Israel knew exactly who it was eliminating an Iranian Revolutionary Guard general in Sunday’s strike on Iranian and Hezbollah forces, according to the usually reliable al-Rai Kuwaiti newspaper.
First reports of Sunday’s attack on terrorists, known as “fighters” in sterile MediaSpeak, indicated that the aerial bombing wiped out six Hezbollah members, including a top General and an Iranian soldier.

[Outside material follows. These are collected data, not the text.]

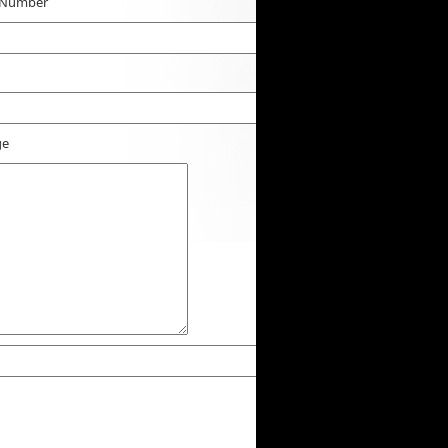
 Number
ge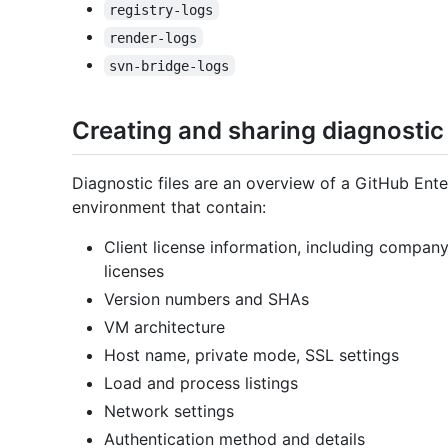
registry-logs
render-logs
svn-bridge-logs
Creating and sharing diagnostic 
Diagnostic files are an overview of a GitHub Ente
environment that contain:
Client license information, including compan
licenses
Version numbers and SHAs
VM architecture
Host name, private mode, SSL settings
Load and process listings
Network settings
Authentication method and details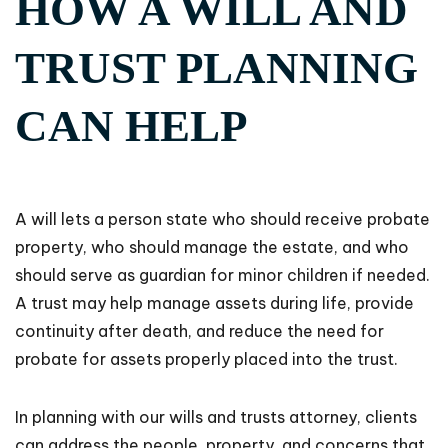
HOW A WILL AND
TRUST PLANNING
CAN HELP
A will lets a person state who should receive probate
property, who should manage the estate, and who
should serve as guardian for minor children if needed.
A trust may help manage assets during life, provide
continuity after death, and reduce the need for
probate for assets properly placed into the trust.
In planning with our wills and trusts attorney, clients
can address the people, property, and concerns that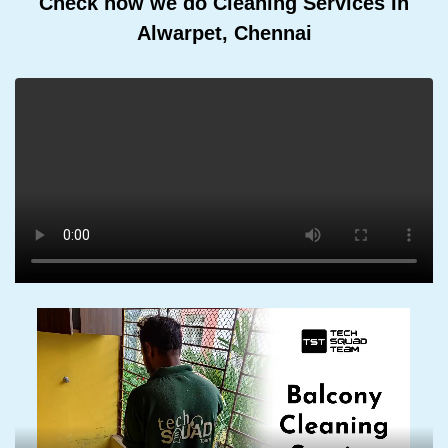
Check how we do Cleaning Services In
Alwarpet, Chennai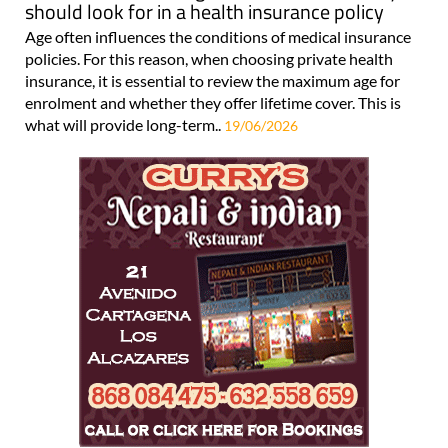
should look for in a health insurance policy
Age often influences the conditions of medical insurance
policies. For this reason, when choosing private health
insurance, it is essential to review the maximum age for
enrolment and whether they offer lifetime cover. This is
what will provide long-term..
19/06/2026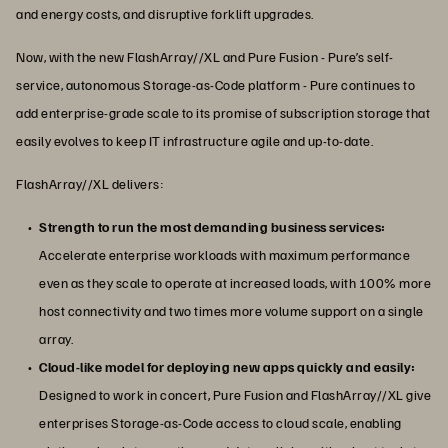
and energy costs, and disruptive forklift upgrades.
Now, with the new FlashArray//XL and Pure Fusion - Pure’s self-
service, autonomous Storage-as-Code platform - Pure continues to
add enterprise-grade scale to its promise of subscription storage that
easily evolves to keep IT infrastructure agile and up-to-date.
FlashArray//XL delivers:
Strength to run the most demanding business services:
Accelerate enterprise workloads with maximum performance
even as they scale to operate at increased loads, with 100% more
host connectivity and two times more volume support on a single
array.
Cloud-like model for deploying new apps quickly and easily:
Designed to work in concert, Pure Fusion and FlashArray//XL give
enterprises Storage-as-Code access to cloud scale, enabling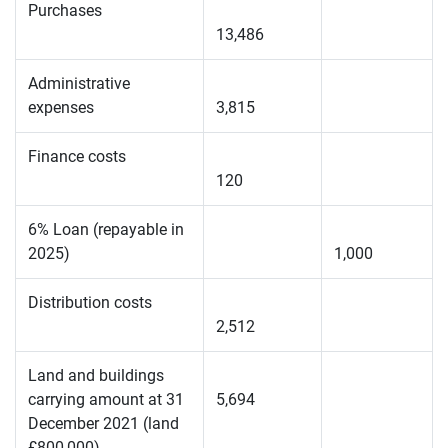
Purchases
13,486
Administrative
expenses
3,815
Finance costs
120
6% Loan (repayable in
2025)
1,000
Distribution costs
2,512
Land and buildings
carrying amount at 31
5,694
December 2021 (land
£800,000)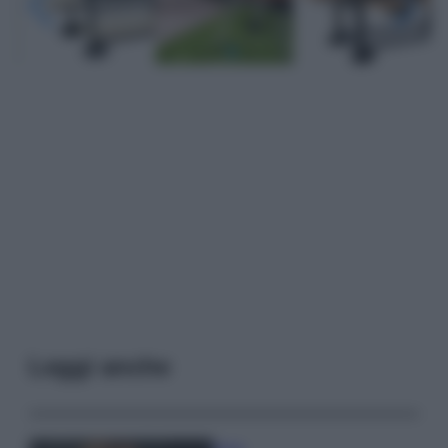
Leggi anche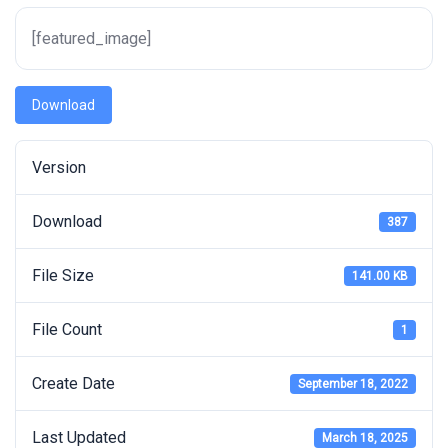
[featured_image]
Download
Version
Download
387
File Size
141.00 KB
File Count
1
Create Date
September 18, 2022
Last Updated
March 18, 2025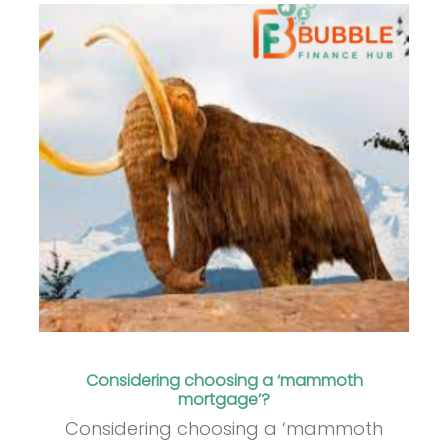
Considering choosing a ‘mammoth
mortgage’?
Considering choosing a ‘mammoth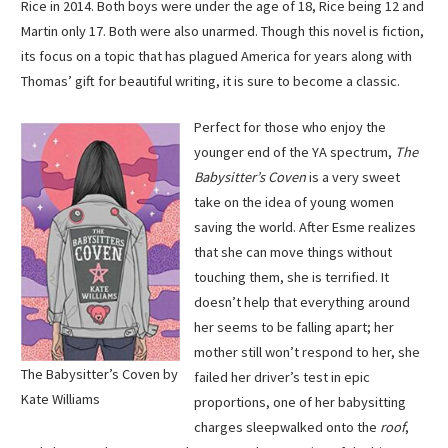
Rice in 2014. Both boys were under the age of 18, Rice being 12 and
Martin only 17. Both were also unarmed. Though this novel is fiction,
its focus on a topic that has plagued America for years along with
Thomas’ gift for beautiful writing, it is sure to become a classic.
Perfect for those who enjoy the
younger end of the YA spectrum,
The
Babysitter’s Coven
is a very sweet
take on the idea of young women
saving the world. After Esme realizes
that she can move things without
touching them, she is terrified. It
doesn’t help that everything around
her seems to be falling apart; her
mother still won’t respond to her, she
The Babysitter’s Coven by
failed her driver’s test in epic
Kate Williams
proportions, one of her babysitting
charges sleepwalked onto the
roof
,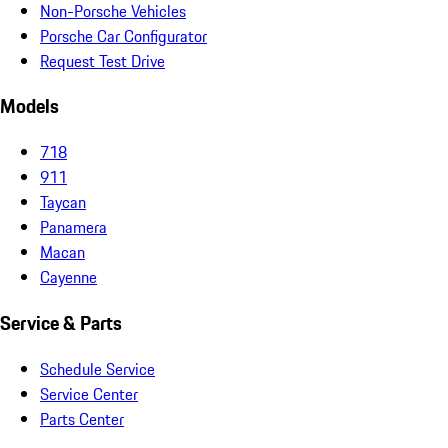
Non-Porsche Vehicles
Porsche Car Configurator
Request Test Drive
Models
718
911
Taycan
Panamera
Macan
Cayenne
Service & Parts
Schedule Service
Service Center
Parts Center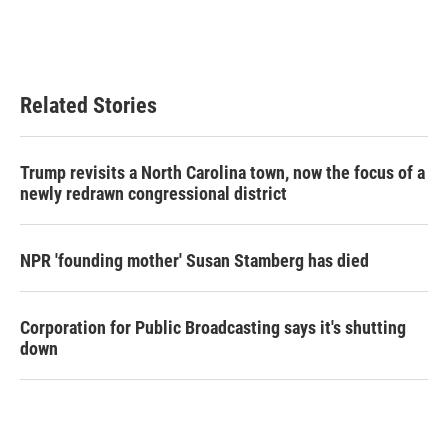
Related Stories
Trump revisits a North Carolina town, now the focus of a
newly redrawn congressional district
NPR 'founding mother' Susan Stamberg has died
Corporation for Public Broadcasting says it's shutting
down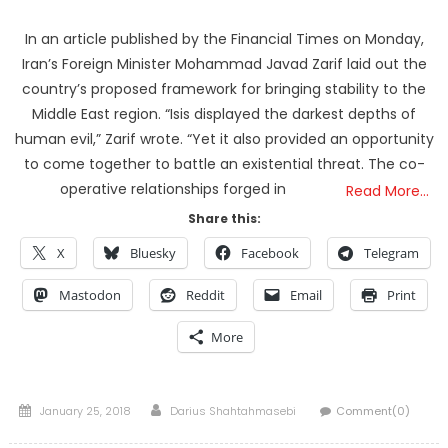
In an article published by the Financial Times on Monday,
Iran’s Foreign Minister Mohammad Javad Zarif laid out the
country’s proposed framework for bringing stability to the
Middle East region. “Isis displayed the darkest depths of
human evil,” Zarif wrote. “Yet it also provided an opportunity
to come together to battle an existential threat. The co-
operative relationships forged in
Read More…
Share this:
X
Bluesky
Facebook
Telegram
Mastodon
Reddit
Email
Print
More
Posted
Author
January 25, 2018
Darius Shahtahmasebi
Comment(0)
on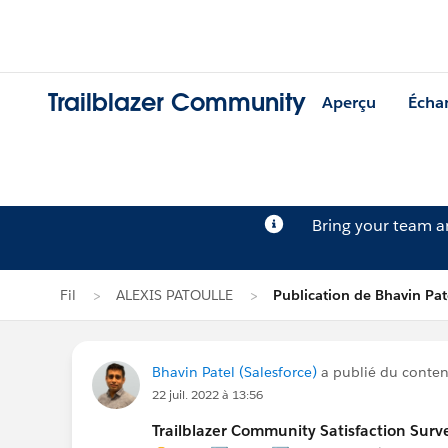
Trailblazer Community
Aperçu
Écha
Bring your team 
Fil
ALEXIS PATOULLE
Publication de Bhavin Pat
Bhavin Patel (Salesforce)
a publié du contenu
22 juil. 2022 à 13:56
Trailblazer Community Satisfaction Surve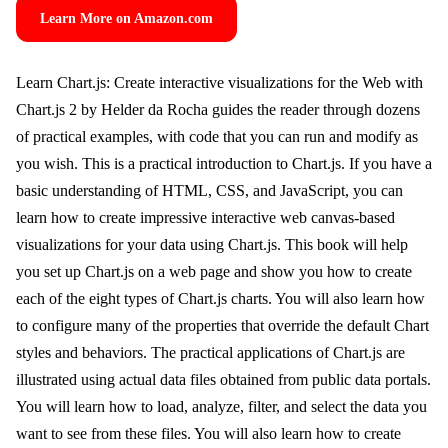
Learn More on Amazon.com
Learn Chart.js: Create interactive visualizations for the Web with
Chart.js 2 by Helder da Rocha guides the reader through dozens
of practical examples, with code that you can run and modify as
you wish. This is a practical introduction to Chart.js. If you have a
basic understanding of HTML, CSS, and JavaScript, you can
learn how to create impressive interactive web canvas-based
visualizations for your data using Chart.js. This book will help
you set up Chart.js on a web page and show you how to create
each of the eight types of Chart.js charts. You will also learn how
to configure many of the properties that override the default Chart
styles and behaviors. The practical applications of Chart.js are
illustrated using actual data files obtained from public data portals.
You will learn how to load, analyze, filter, and select the data you
want to see from these files. You will also learn how to create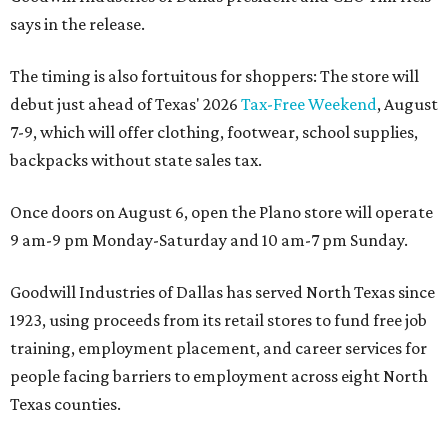
says in the release.
The timing is also fortuitous for shoppers: The store will
debut just ahead of Texas' 2026
Tax-Free Weekend
, August
7-9, which will offer clothing, footwear, school supplies,
backpacks without state sales tax.
Once doors on August 6, open the Plano store will operate
9 am-9 pm Monday-Saturday and 10 am-7 pm Sunday.
Goodwill Industries of Dallas has served North Texas since
1923, using proceeds from its retail stores to fund free job
training, employment placement, and career services for
people facing barriers to employment across eight North
Texas counties.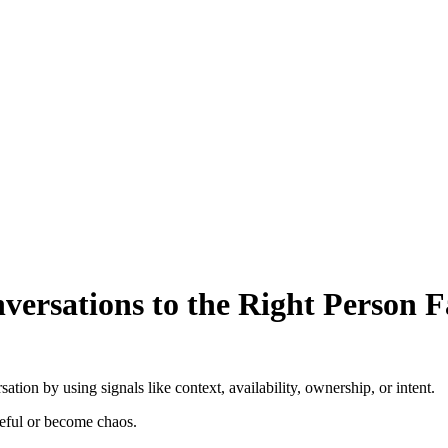
ersations to the Right Person F
tion by using signals like context, availability, ownership, or intent.
seful or become chaos.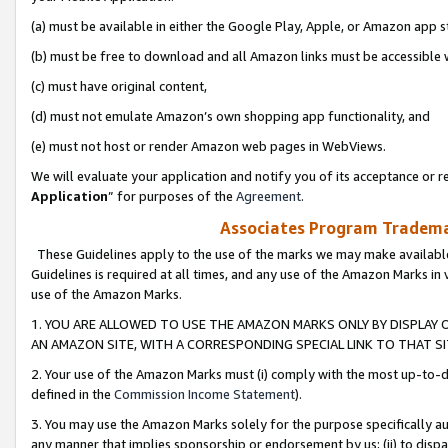
(a) must be available in either the Google Play, Apple, or Amazon app s
(b) must be free to download and all Amazon links must be accessible 
(c) must have original content,
(d) must not emulate Amazon’s own shopping app functionality, and
(e) must not host or render Amazon web pages in WebViews.
We will evaluate your application and notify you of its acceptance or re
Application
” for purposes of the
Agreement
.
Associates Program Trademar
These Guidelines apply to the use of the marks we may make available
Guidelines is required at all times, and any use of the Amazon Marks in 
use of the Amazon Marks.
1. YOU ARE ALLOWED TO USE THE AMAZON MARKS ONLY BY DISPLAY 
AN AMAZON SITE, WITH A CORRESPONDING SPECIAL LINK TO THAT SI
2. Your use of the Amazon Marks must (i) comply with the most up-to-da
defined in the
Commission Income Statement
).
3. You may use the Amazon Marks solely for the purpose specifically a
any manner that implies sponsorship or endorsement by us; (ii) to disparag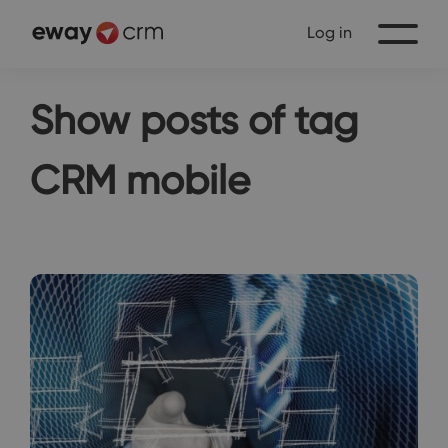
Log in
Show posts of tag
CRM mobile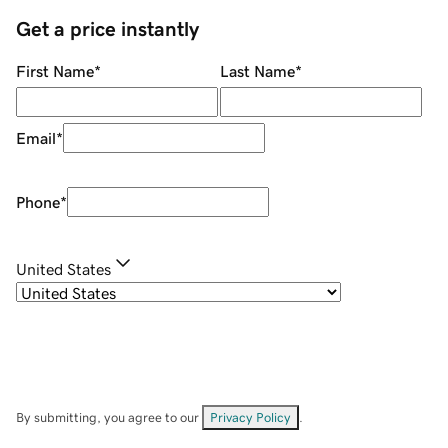
Get a price instantly
First Name
*
Last Name
*
Email
*
Phone
*
United States
By submitting, you agree to our
Privacy Policy
.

Israel, of course, played dumb.
Reports from Iran began to surface that six Iranians were also killed including a Guards commander, and anonymous Israel officials told foreign wire services, “Huh?”
Israel’s intelligence is unarguably the best in the world. It occasional slips up, but it usually is on the mark. But someone in the top echelon was trying to sell a story that, yes, the IDF attacked terrorists who were planning to launch attacks on Israel, but did not know that one of the targets was Iranian General Mohammed Allahdadi.
Then the threats poured in like Hezbollah missiles during the Second Lebanon War. Revenge will come. Israel is doomed. Run for the sea.
Israel media analysts had a field day clawing Israeli intelligence to bits.
No one thought “out of the box” and suggested that maybe Israel was faking it to convince the Iranians, “Gee, sorry. It was an accident.”
It might have been, but it is difficult to believe that Israeli intelligence knew so many details that it was able to pinpoint the targets without knowing exactly who they are.